Namun, alasan ini memicu kritik. Sejumlah pihak mempertanyakan mengapa risiko pengiriman tidak diantisipasi lebih awal, mengingat nilai proyek yang mencapai miliaran rupiah. Proyek ini strategis, kenapa masalah logistik seperti ini tidak diprediksi? Ini menunjukkan kurangnya perencanaan yang matang.
PPK memberikan perpanjangan waktu 50 hari kepada kontraktor dengan denda keterlambatan sebesar 1/1000 dari nilai kontrak atau sekitar Rp8 juta per hari. Namun, banyak yang menilai sanksi tersebut terlalu ringan dibandingkan kerugian akibat lambatnya penyelesaian proyek yang diharapkan menarik wisatawan.
Pantauan di lokasi proyek, menunjukkan baru dua tiang utama Bianglala setinggi 30 meter yang berdiri, sementara pemasangan kabin masih jauh dari selesai.
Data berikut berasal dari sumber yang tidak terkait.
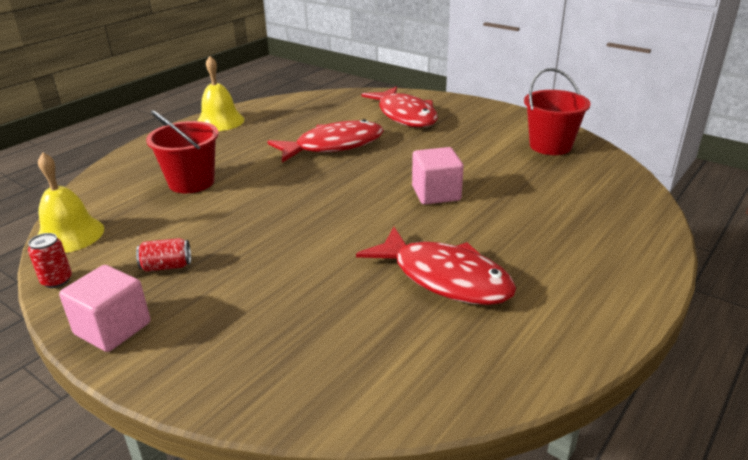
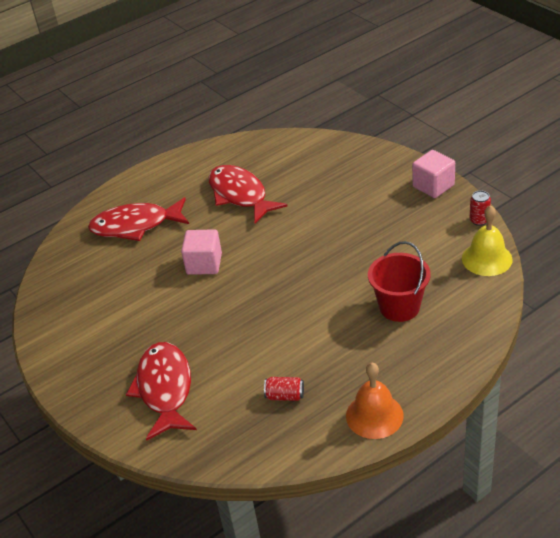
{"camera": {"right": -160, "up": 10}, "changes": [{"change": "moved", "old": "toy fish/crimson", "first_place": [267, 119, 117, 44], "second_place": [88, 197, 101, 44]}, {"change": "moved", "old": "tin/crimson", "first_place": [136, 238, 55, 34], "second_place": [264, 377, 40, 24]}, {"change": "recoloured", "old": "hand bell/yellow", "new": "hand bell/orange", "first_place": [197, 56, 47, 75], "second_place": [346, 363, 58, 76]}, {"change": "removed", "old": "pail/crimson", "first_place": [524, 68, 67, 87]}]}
Wahana Rainbow Slide yang direncanakan memiliki lintasan sepanjang 56 meter juga baru memasuki tahap awal pemasangan perosotan.
Proyek ini mendapatkan pendampingan dari Kejaksaan Negeri Basel. Meski demikian, kritik juga diarahkan pada pemerintah daerah karena dinilai kurang tegas dalam mengawal proyek strategis seperti ini.
Diharapkan ada transparansi lebih dalam proyek ini. Keterlambatan seperti ini seharusnya tidak terjadi jika semua pihak benar-benar serius.
Dengan target penyelesaian pada 31 Desember 2024, masyarakat Basel menanti apakah proyek Bianglala pertama di Bangka Belitung ini benar-benar dapat selesai tepat waktu atau akan kembali molor, meninggalkan pertanyaan tentang efektivitas pengelolaan anggaran publik.